Wednesday 19 November 2014

Social Media - the 'Dickensian' Comms Tool of the 21st Century

Charles Dickens wrote the memorable line “it was the best of times, it was the worst of times” in his epic novel ‘A Tale of Two Cities’ in 1859. I am interpreting his words in 2014 and applying them to social media and my love/hate relationship with it. I know I am not alone…many of my friends and colleagues, young and old, feel the same way.

The genie was out of the bottle the day the first person popularized using the internet personally in the early nineties. Until that point, the net (it wasn’t yet known as the “web”) was an arcane, slow-speed hook-up for cerebral university professors collaborating on research and, to some extent, the United States military. Everyday people like you and me became the beneficiaries of a remarkably powerful communications tool and a range of users and developers recognized that and set out to harness the internet, coming up with grand ideas…Google, YouTube, Facebook, Twitter, LinkedIn are just some of the best known sites in terms of daily usage. But individual and corporate web presence also assumed huge importance in essential ‘one-to-many’ personal communications, marketing, advertising, and news. And it was and is completely interactive. Dickens would probably have called it magic.

That’s much of what I consider as the “best of times” part. The least desirable  or “worst of times” side is visible in the misuse or abuse of this tool. Strategically accessing Google Earth to see if someone in a rich neighborhood has a BMW parked in the driveway so it can be stolen; telling legions of so-called friends about one’s bathroom or bedroom habits; showing the beheading of some poor soul as a perverse fear tactic in pushing your illogical agenda; hacking the database of a large company to steal thousands of credit card numbers in order to rip off as many people as possible; publishing pure venom or screed in Twitter ‘wars’ with those who have made statements with which you disagree; accessing child porn. These are a few nastier uses of the internet that come to mind. I fret most over social media's duality.
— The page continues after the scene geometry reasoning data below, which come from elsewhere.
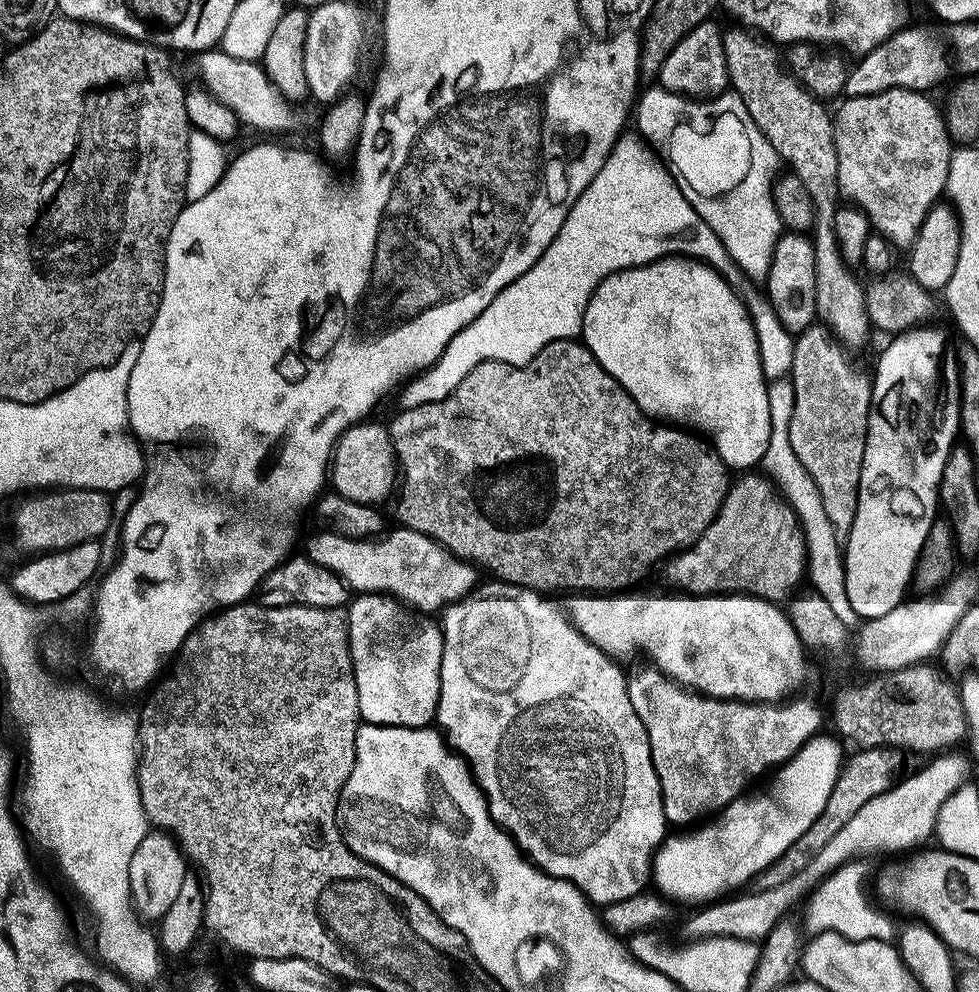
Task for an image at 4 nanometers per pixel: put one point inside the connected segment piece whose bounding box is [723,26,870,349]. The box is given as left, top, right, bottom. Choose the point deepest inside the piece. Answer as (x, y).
(797, 125)

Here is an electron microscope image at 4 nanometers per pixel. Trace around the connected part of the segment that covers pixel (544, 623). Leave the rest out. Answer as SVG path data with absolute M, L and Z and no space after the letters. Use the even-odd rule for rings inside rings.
M503 582L492 583L496 584L479 585L478 592L481 592L481 596L463 596L443 609L444 645L435 723L447 747L466 761L473 781L484 794L492 821L511 835L517 848L541 872L548 876L556 876L560 880L568 880L575 888L580 889L593 905L605 906L622 902L631 895L645 891L652 875L652 858L661 842L666 839L666 821L658 774L652 765L646 726L642 726L642 718L638 718L638 714L634 714L634 706L630 706L626 672L616 665L619 663L613 657L607 656L598 646L594 646L572 625L561 605L559 608L558 605L551 604L548 601L551 599L530 588L518 588L515 584Z

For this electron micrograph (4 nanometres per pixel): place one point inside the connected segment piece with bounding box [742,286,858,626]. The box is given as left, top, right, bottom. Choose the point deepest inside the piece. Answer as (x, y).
(824, 557)

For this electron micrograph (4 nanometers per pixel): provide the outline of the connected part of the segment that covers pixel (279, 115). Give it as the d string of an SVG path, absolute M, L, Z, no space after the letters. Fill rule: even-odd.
M209 50L199 53L200 76L203 87L232 108L241 125L249 124L260 132L288 132L300 124L300 116L295 112L293 101L279 92L270 82L259 63L250 60L235 60L223 50Z

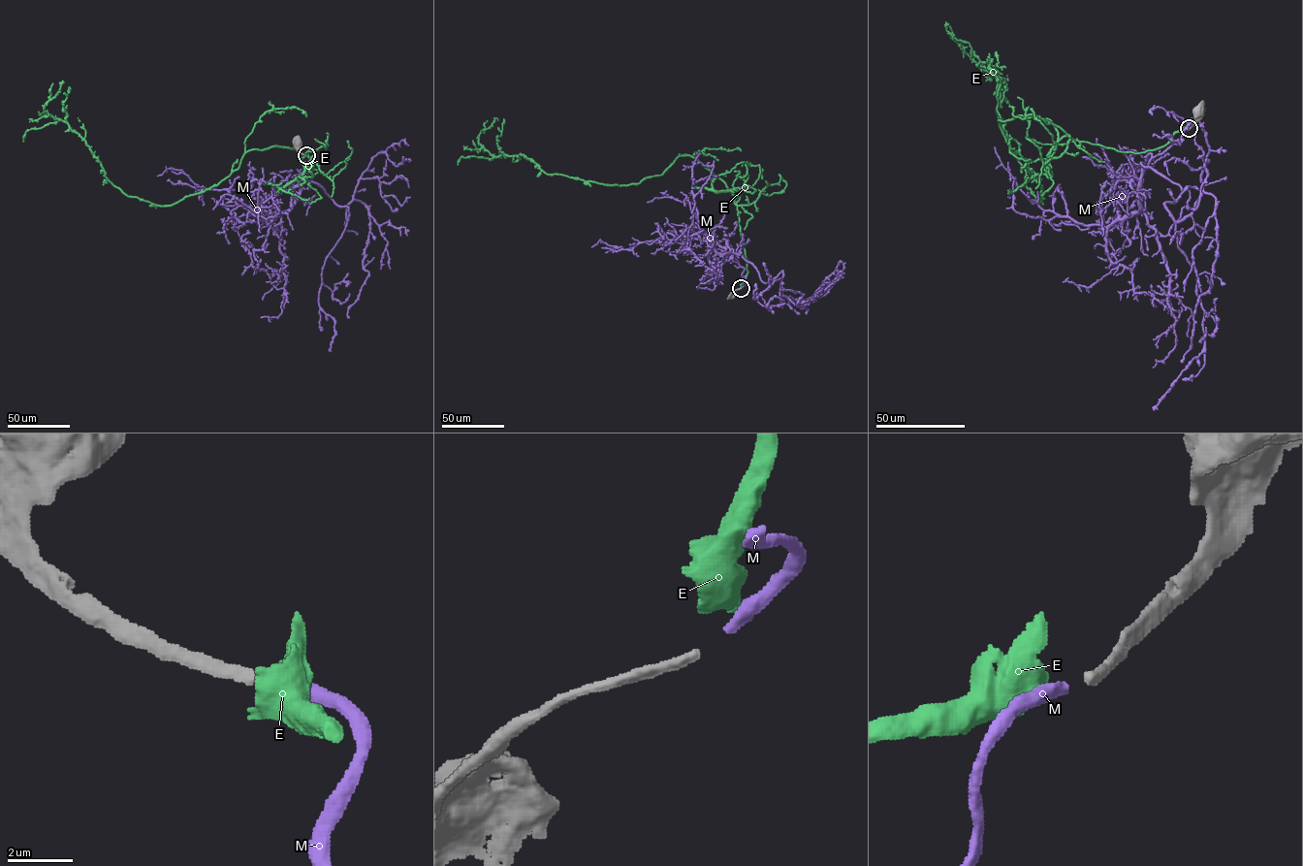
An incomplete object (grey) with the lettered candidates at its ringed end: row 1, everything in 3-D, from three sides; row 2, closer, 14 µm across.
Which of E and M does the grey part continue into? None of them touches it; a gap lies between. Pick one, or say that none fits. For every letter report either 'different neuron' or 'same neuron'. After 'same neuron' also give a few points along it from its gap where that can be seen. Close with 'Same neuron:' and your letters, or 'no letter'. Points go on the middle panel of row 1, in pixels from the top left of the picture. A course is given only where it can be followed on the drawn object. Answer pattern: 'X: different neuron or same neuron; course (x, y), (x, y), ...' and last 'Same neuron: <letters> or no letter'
E: different neuron
M: same neuron; course (742, 287), (741, 254), (764, 282), (782, 272), (781, 293), (804, 307), (803, 295), (783, 282)
Same neuron: M

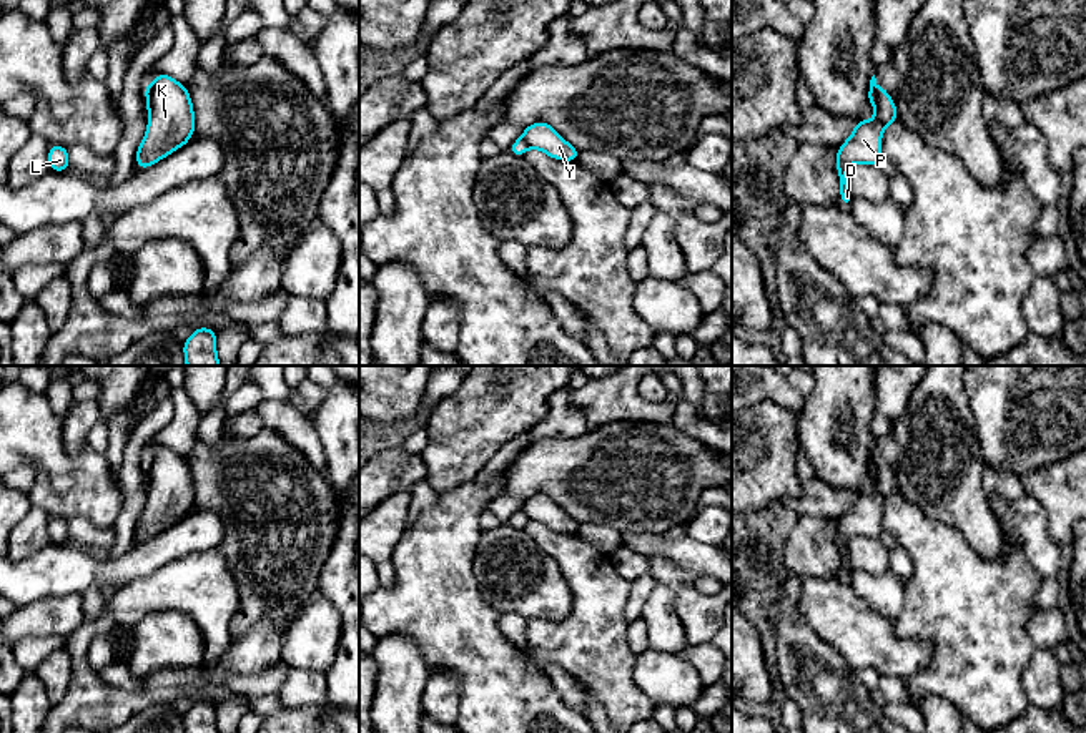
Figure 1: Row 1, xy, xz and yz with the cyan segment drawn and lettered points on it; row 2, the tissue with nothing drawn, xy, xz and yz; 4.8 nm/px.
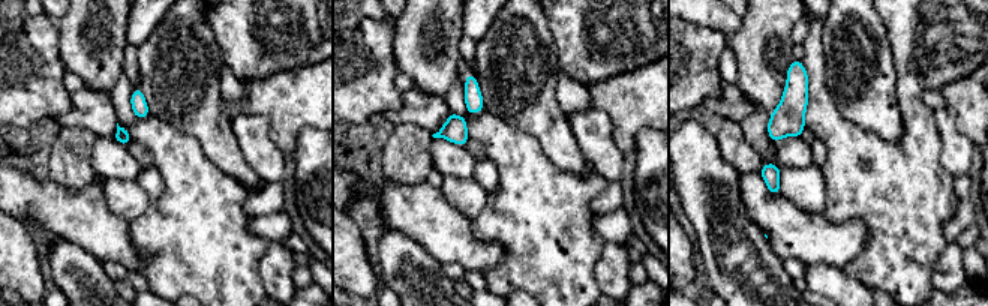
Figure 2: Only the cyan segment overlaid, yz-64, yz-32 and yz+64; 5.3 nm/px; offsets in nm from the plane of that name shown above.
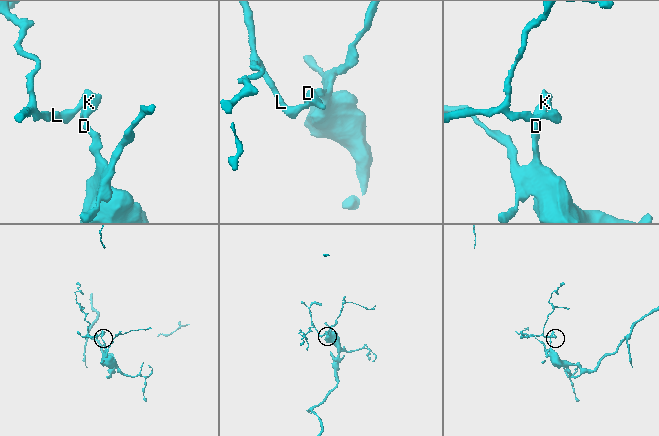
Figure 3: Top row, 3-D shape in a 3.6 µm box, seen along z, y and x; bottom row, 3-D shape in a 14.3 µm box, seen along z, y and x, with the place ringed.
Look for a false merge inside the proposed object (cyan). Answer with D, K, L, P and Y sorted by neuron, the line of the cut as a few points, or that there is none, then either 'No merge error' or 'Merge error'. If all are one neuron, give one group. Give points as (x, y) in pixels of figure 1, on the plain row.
Groups: D K P Y / L. Split along yz (878, 461), (878, 491), (883, 499). Merge error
I’ve spent the vast majority of my life in communications-related businesses. Radio broadcasting, TV, telephone/internet sales and service, just to name a few. In these businesses, a level of professionalism, proper language, decorum, and legality were absolute musts. Technically, all of these elements of polite exchange should have simply glided into the various internet-based apps most of us use to communicate, but that didn’t happen.

Now, YouTube gives anyone who avails himself of it, a private, worldwide TV station. You don’t need a broadcasting license anymore to create radio that can be heard around the globe. Twitter lets anybody say whatever he or she pleases about anything with virtually no threat of recourse. Facebook does the same, but on a vastly expanded scale as, unlike Twitter, there are no limitations on size of post. Arguments about one’s right to hold any opinion abound…no one believes their own opinion could possibly be a stupid one…and so, we are bombarded by millions of words every day written by the uninformed (I use that word only to be gentle!). I’ve developed several specific approaches for how and when I use social media, just to avoid viewing all the nonsense. First, birthdays aside, I don’t ever put personal information on line. Second, I work hard to suppress emotional responses to the garbage out there...I often tweet back and then nuke my answers before ever pressing ‘send’. And finally, I monitor only the people I choose to and I block the idiot fringe. I just keep visualizing the staggering number of strangers who can and do look at everything and have a burning need to comment, regardless of what they know (or don't!) about any given subject.

What prompted me to think about and address this now is the sweeter side of social media. I felt great warmth yesterday as literally hundreds offered me heartfelt birthday greetings; a pat on the back; a word of encouragement; or a positive acknowledgement of something I’d once done. I posted a thank-you that said in part:

“You took a moment to send greetings or just make a nice comment. So, I think that the quid-pro-quo for getting older is the great good fortune of having all of the people who are or ever have been in my life out there. It is your interest and your friendship, sometimes your challenges, and always your affection that make me look forward to the next birthday...hopefully, interspersed with exchanges and get-togethers with many of you for no reason at all other than because we want to.”

Now that is the social part of social media. It allows the privilege of ‘one-to-many’ communication in a sincere way. It reflects an aspect of personal contact often absent from daily life and it informs my Dickens quote applying to social media as sometimes being part of “the best of times”. Be well everyone…and use this amazing tool wisely.